_Exercise instructions_.
These records are to be written out exactly as they read, minus the pictures.

(Stored data)
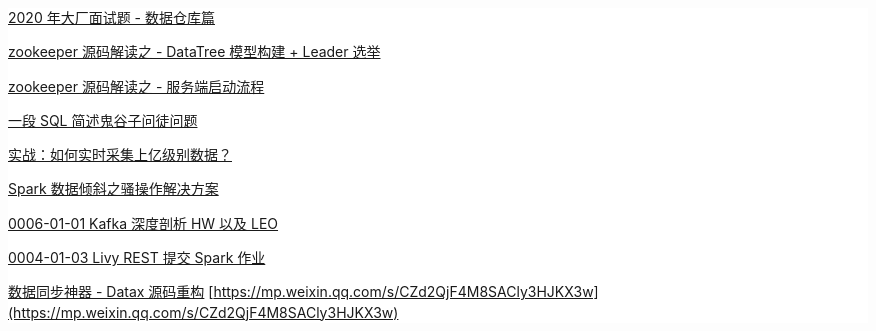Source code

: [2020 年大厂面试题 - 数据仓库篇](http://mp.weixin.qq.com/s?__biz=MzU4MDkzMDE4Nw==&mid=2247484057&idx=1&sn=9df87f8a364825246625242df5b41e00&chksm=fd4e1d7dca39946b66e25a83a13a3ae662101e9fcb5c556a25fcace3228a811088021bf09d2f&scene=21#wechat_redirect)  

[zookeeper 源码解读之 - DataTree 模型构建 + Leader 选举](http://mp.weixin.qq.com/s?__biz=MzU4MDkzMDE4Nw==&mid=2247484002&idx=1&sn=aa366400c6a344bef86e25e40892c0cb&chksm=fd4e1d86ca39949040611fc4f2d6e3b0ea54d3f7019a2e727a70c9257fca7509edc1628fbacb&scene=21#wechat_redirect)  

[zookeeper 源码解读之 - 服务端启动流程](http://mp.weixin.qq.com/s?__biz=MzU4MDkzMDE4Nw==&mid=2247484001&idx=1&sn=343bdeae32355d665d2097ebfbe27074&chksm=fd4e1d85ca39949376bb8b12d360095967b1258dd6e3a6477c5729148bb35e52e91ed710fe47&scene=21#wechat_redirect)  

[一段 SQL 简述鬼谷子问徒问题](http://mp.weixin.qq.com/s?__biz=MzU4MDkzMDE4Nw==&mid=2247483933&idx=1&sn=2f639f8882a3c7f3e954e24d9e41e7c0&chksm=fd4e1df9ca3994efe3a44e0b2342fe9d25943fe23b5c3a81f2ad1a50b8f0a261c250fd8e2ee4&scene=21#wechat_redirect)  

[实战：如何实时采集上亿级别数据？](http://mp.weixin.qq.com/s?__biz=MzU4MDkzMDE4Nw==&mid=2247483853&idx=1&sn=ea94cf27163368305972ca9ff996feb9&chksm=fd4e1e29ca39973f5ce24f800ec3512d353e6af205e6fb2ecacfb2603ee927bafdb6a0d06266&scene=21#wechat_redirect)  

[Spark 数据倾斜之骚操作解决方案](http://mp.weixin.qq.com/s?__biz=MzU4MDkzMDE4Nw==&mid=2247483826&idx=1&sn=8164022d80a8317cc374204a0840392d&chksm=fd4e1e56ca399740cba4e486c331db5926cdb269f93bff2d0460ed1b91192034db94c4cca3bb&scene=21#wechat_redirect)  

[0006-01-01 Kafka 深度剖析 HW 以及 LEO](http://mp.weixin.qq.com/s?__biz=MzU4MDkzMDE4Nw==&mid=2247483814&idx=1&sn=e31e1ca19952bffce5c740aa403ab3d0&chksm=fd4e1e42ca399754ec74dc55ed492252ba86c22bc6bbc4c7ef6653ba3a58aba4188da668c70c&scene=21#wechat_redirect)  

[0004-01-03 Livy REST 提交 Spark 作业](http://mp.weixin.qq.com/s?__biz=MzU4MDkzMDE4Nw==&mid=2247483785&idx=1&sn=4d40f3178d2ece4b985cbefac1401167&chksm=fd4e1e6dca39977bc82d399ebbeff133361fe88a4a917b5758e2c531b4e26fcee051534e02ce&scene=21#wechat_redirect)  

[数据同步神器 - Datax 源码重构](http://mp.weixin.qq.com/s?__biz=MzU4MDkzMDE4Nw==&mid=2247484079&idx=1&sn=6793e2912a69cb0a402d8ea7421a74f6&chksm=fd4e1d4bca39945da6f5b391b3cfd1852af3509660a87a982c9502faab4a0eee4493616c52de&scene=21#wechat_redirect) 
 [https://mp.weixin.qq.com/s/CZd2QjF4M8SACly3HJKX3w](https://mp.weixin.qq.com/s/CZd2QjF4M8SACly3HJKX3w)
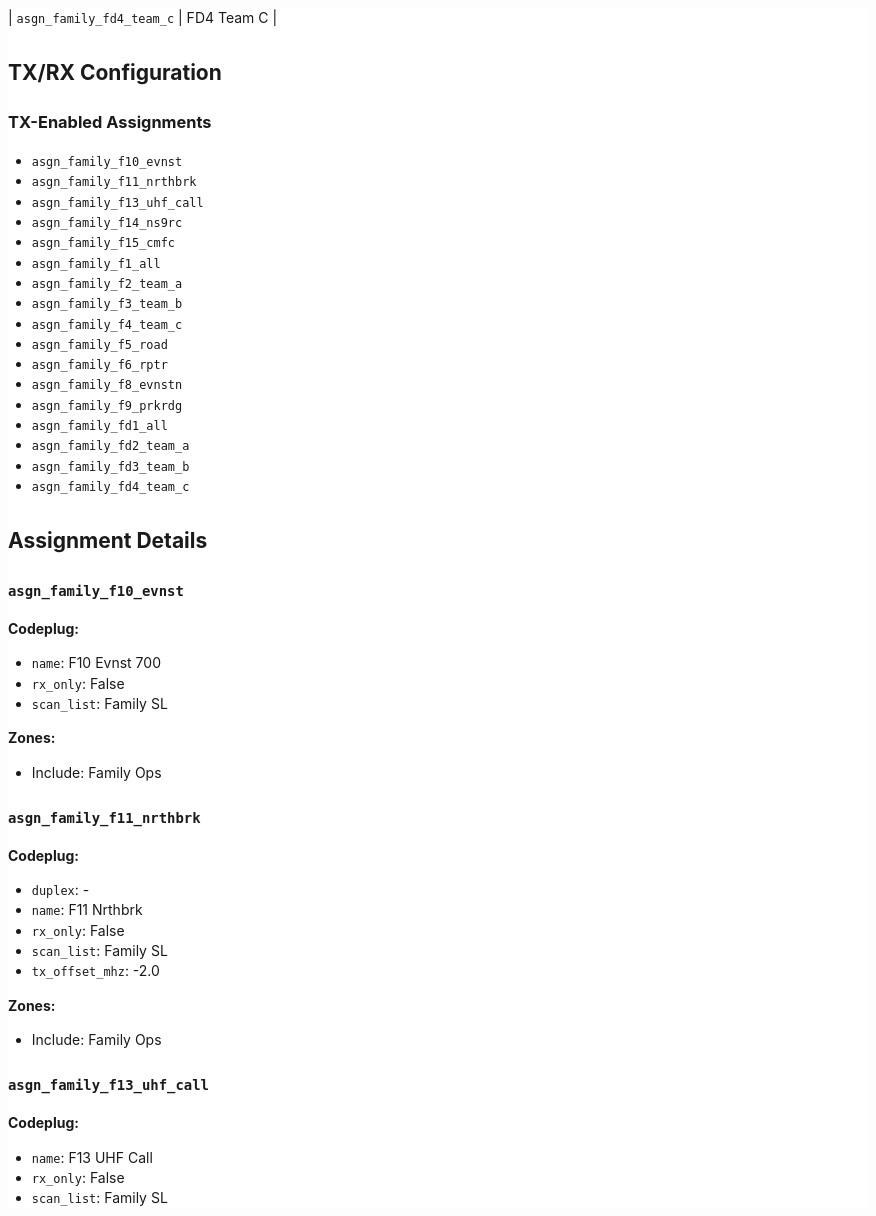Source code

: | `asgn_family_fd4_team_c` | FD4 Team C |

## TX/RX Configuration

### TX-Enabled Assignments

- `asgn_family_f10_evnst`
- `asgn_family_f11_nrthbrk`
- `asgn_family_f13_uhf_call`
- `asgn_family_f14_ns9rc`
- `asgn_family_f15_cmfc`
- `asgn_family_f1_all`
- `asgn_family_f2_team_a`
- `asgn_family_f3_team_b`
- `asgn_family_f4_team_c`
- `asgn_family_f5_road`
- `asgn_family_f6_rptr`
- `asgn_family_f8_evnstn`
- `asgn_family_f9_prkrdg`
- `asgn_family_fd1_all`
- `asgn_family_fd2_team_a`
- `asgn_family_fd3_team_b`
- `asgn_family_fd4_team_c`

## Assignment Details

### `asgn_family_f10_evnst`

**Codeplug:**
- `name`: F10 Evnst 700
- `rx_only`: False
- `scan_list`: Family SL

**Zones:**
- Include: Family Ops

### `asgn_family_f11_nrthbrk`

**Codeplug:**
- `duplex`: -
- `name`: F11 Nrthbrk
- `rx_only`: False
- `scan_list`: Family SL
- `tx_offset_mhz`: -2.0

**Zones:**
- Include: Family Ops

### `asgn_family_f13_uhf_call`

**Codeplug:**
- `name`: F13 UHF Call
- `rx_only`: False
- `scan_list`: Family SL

_Result of this task_.
Source code

: [2020 年大厂面试题 - 数据仓库篇](http://mp.weixin.qq.com/s?__biz=MzU4MDkzMDE4Nw==&mid=2247484057&idx=1&sn=9df87f8a364825246625242df5b41e00&chksm=fd4e1d7dca39946b66e25a83a13a3ae662101e9fcb5c556a25fcace3228a811088021bf09d2f&scene=21#wechat_redirect)  

[zookeeper 源码解读之 - DataTree 模型构建 + Leader 选举](http://mp.weixin.qq.com/s?__biz=MzU4MDkzMDE4Nw==&mid=2247484002&idx=1&sn=aa366400c6a344bef86e25e40892c0cb&chksm=fd4e1d86ca39949040611fc4f2d6e3b0ea54d3f7019a2e727a70c9257fca7509edc1628fbacb&scene=21#wechat_redirect)  

[zookeeper 源码解读之 - 服务端启动流程](http://mp.weixin.qq.com/s?__biz=MzU4MDkzMDE4Nw==&mid=2247484001&idx=1&sn=343bdeae32355d665d2097ebfbe27074&chksm=fd4e1d85ca39949376bb8b12d360095967b1258dd6e3a6477c5729148bb35e52e91ed710fe47&scene=21#wechat_redirect)  

[一段 SQL 简述鬼谷子问徒问题](http://mp.weixin.qq.com/s?__biz=MzU4MDkzMDE4Nw==&mid=2247483933&idx=1&sn=2f639f8882a3c7f3e954e24d9e41e7c0&chksm=fd4e1df9ca3994efe3a44e0b2342fe9d25943fe23b5c3a81f2ad1a50b8f0a261c250fd8e2ee4&scene=21#wechat_redirect)  

[实战：如何实时采集上亿级别数据？](http://mp.weixin.qq.com/s?__biz=MzU4MDkzMDE4Nw==&mid=2247483853&idx=1&sn=ea94cf27163368305972ca9ff996feb9&chksm=fd4e1e29ca39973f5ce24f800ec3512d353e6af205e6fb2ecacfb2603ee927bafdb6a0d06266&scene=21#wechat_redirect)  

[Spark 数据倾斜之骚操作解决方案](http://mp.weixin.qq.com/s?__biz=MzU4MDkzMDE4Nw==&mid=2247483826&idx=1&sn=8164022d80a8317cc374204a0840392d&chksm=fd4e1e56ca399740cba4e486c331db5926cdb269f93bff2d0460ed1b91192034db94c4cca3bb&scene=21#wechat_redirect)  

[0006-01-01 Kafka 深度剖析 HW 以及 LEO](http://mp.weixin.qq.com/s?__biz=MzU4MDkzMDE4Nw==&mid=2247483814&idx=1&sn=e31e1ca19952bffce5c740aa403ab3d0&chksm=fd4e1e42ca399754ec74dc55ed492252ba86c22bc6bbc4c7ef6653ba3a58aba4188da668c70c&scene=21#wechat_redirect)  

[0004-01-03 Livy REST 提交 Spark 作业](http://mp.weixin.qq.com/s?__biz=MzU4MDkzMDE4Nw==&mid=2247483785&idx=1&sn=4d40f3178d2ece4b985cbefac1401167&chksm=fd4e1e6dca39977bc82d399ebbeff133361fe88a4a917b5758e2c531b4e26fcee051534e02ce&scene=21#wechat_redirect)  

[数据同步神器 - Datax 源码重构](http://mp.weixin.qq.com/s?__biz=MzU4MDkzMDE4Nw==&mid=2247484079&idx=1&sn=6793e2912a69cb0a402d8ea7421a74f6&chksm=fd4e1d4bca39945da6f5b391b3cfd1852af3509660a87a982c9502faab4a0eee4493616c52de&scene=21#wechat_redirect) 
 [https://mp.weixin.qq.com/s/CZd2QjF4M8SACly3HJKX3w](https://mp.weixin.qq.com/s/CZd2QjF4M8SACly3HJKX3w)
Source code

: | `asgn_family_fd4_team_c` | FD4 Team C |

## TX/RX Configuration

### TX-Enabled Assignments

- `asgn_family_f10_evnst`
- `asgn_family_f11_nrthbrk`
- `asgn_family_f13_uhf_call`
- `asgn_family_f14_ns9rc`
- `asgn_family_f15_cmfc`
- `asgn_family_f1_all`
- `asgn_family_f2_team_a`
- `asgn_family_f3_team_b`
- `asgn_family_f4_team_c`
- `asgn_family_f5_road`
- `asgn_family_f6_rptr`
- `asgn_family_f8_evnstn`
- `asgn_family_f9_prkrdg`
- `asgn_family_fd1_all`
- `asgn_family_fd2_team_a`
- `asgn_family_fd3_team_b`
- `asgn_family_fd4_team_c`

## Assignment Details

### `asgn_family_f10_evnst`

**Codeplug:**
- `name`: F10 Evnst 700
- `rx_only`: False
- `scan_list`: Family SL

**Zones:**
- Include: Family Ops

### `asgn_family_f11_nrthbrk`

**Codeplug:**
- `duplex`: -
- `name`: F11 Nrthbrk
- `rx_only`: False
- `scan_list`: Family SL
- `tx_offset_mhz`: -2.0

**Zones:**
- Include: Family Ops

### `asgn_family_f13_uhf_call`

**Codeplug:**
- `name`: F13 UHF Call
- `rx_only`: False
- `scan_list`: Family SL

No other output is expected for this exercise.